Work out how many lines in the data that follows contain "hoạt". Write nothing but the number.
=== EXTRACTED RECORDS ===
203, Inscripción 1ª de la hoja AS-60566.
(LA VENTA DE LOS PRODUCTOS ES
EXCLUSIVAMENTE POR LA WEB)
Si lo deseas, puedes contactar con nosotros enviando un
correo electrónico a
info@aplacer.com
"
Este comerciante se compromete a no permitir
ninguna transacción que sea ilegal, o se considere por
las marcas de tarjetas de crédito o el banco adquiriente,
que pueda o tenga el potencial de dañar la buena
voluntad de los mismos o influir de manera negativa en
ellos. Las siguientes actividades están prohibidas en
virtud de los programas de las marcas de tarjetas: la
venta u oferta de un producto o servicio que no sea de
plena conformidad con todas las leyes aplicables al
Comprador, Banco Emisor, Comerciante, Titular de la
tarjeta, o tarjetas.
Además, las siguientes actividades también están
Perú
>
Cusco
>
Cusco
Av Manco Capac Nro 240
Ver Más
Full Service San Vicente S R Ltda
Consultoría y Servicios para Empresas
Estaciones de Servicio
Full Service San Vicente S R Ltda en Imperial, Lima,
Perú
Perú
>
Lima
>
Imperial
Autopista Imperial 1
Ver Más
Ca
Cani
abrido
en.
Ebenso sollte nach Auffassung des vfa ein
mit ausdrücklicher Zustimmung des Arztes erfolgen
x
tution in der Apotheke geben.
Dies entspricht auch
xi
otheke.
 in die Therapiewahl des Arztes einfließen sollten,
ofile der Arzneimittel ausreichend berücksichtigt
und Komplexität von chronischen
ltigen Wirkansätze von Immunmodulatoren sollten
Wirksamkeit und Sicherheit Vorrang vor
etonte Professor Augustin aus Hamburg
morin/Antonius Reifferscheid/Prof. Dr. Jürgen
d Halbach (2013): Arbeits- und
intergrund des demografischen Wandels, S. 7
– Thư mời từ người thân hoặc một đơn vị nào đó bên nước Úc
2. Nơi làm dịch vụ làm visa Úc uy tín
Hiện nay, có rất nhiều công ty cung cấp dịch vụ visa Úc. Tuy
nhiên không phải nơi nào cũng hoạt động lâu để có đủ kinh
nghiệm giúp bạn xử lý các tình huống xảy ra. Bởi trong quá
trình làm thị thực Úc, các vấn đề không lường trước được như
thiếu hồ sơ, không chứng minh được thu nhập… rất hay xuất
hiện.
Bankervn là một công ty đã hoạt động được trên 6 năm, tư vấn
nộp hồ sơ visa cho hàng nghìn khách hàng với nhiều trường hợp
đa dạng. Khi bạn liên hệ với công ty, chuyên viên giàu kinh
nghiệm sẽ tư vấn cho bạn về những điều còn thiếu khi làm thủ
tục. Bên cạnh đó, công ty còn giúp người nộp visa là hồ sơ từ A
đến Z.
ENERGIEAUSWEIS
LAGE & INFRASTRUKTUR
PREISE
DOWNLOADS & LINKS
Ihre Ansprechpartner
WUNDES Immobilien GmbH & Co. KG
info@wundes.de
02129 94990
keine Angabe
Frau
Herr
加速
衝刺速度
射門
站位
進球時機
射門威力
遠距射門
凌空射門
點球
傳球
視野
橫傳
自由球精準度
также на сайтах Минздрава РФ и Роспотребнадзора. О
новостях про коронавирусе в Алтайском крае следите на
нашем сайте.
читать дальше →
===
=== SOLUTION FOR THIS EXERCISE ===
2